Der Vorsitzende der Traunsteiner Genossinnen und Genossen, Dirk Reichenau, erinnerte in seinem Grußwort an ein Ereignis, das zwar schon einige Jahre zurückliegt, aber immer noch geeignet ist, den Charakter von Ewald Schurer hervorzuheben: Im Rahmen eines Zeltlagers, das die Jusos, zu denen auch Reichenau zählte, in Mühldorf am Inn aufgeschlagen hatten, wurde die symbolträchtige, selbstgebastelte SPD- Fahne entwendet. Knapp eine Stunde nachdem man das Fehlen der Fahne bemerkt hatte, war diese dann auch schon wieder an Ort und Stelle. „Schurer hat sich sofort darum gekümmert und die Fahne wieder aufgestellt. Er ist einfach einer, der sich um die Dinge kümmert."

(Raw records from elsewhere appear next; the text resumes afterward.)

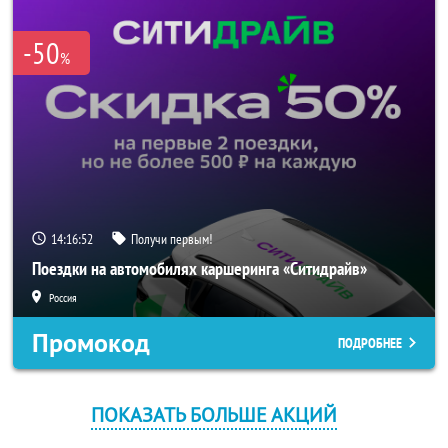
-50
%
14:16:52
Получи первым!
Поездки на автомобилях каршеринга «Ситидрайв»
Россия
Промокод
ПОДРОБНЕЕ
ПОКАЗАТЬ БОЛЬШЕ АКЦИЙ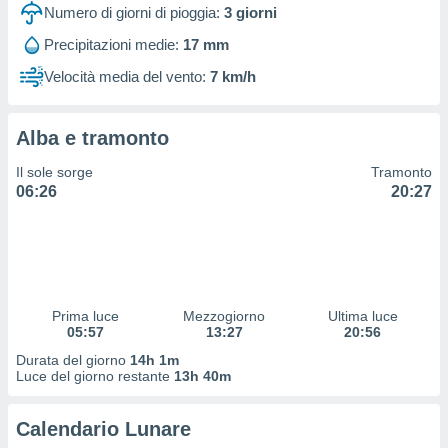
 profili
Numero di giorni di pioggia:
3
giorni
lezione
Precipitazioni medie:
17 mm
cità
izzata,
Velocità media del vento:
7 km/h
fili per
izzazione
Alba e tramonto
nuti,
 profili
Il sole sorge
Tramonto
lezione
06:26
20:27
uti
zzati,
 le
ni degli
 misurare
zioni dei
,
Prima luce
Mezzogiorno
Ultima luce
05:57
13:27
20:56
ere il
Durata del giorno
14h 1m
so
Luce del giorno restante
13h 40m
he o la
ione di
Calendario Lunare
enienti
diverse,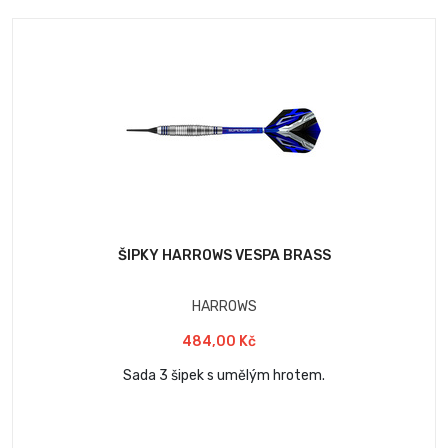
ŠIPKY HARROWS VESPA BRASS
HARROWS
484,00 Kč
Sada 3 šipek s umělým hrotem.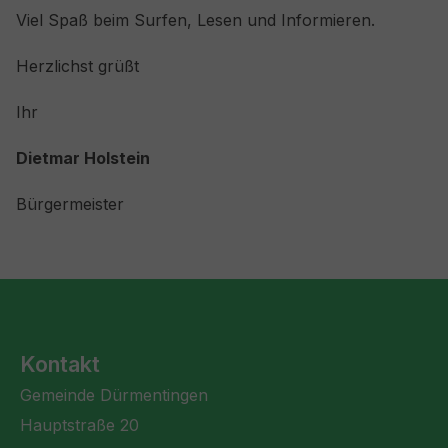
Viel Spaß beim Surfen, Lesen und Informieren.
Herzlichst grüßt
Ihr
Dietmar Holstein
Bürgermeister
Kontakt
Gemeinde Dürmentingen
Hauptstraße 20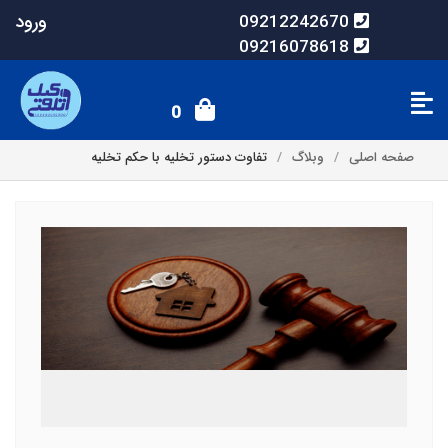
ورود
09212242670
09216078618
0
صفحه اصلی
وبلاگ
تفاوت دستور تخلیه با حکم تخلیه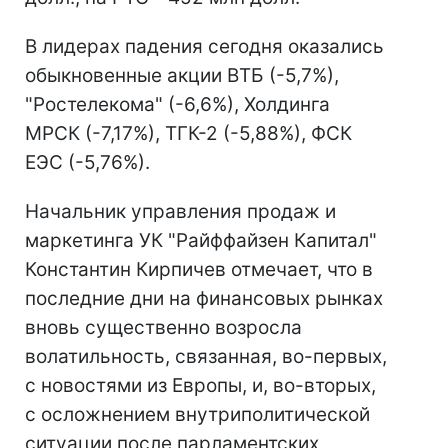
В лидерах падения сегодня оказались
обыкновенные акции ВТБ (-5,7%),
"Ростелекома" (-6,6%), Холдинга
МРСК (-7,17%), ТГК-2 (-5,88%), ФСК
ЕЭС (-5,76%).
Начальник управления продаж и
маркетинга УК "Райффайзен Капитал"
Константин Кирпичев отмечает, что в
последние дни на финансовых рынках
вновь существенно возросла
волатильность, связанная, во-первых,
с новостями из Европы, и, во-вторых,
с осложнением внутриполитической
ситуации после парламентских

Als kleines Dankeschön für den Vortrag überreichten Bärbel Kofler, Dirk Reichenau, Roman Niederberger und Genot Straßer im Namen aller Parteimitglieder in der Region ein mit Spezialitäten gefülltes Rupertikörberl ehe die ebenfalls schon zur Tradition gewordene politische Diskussionsrunde eingeleitet wurde, über die wir gesondert berichten.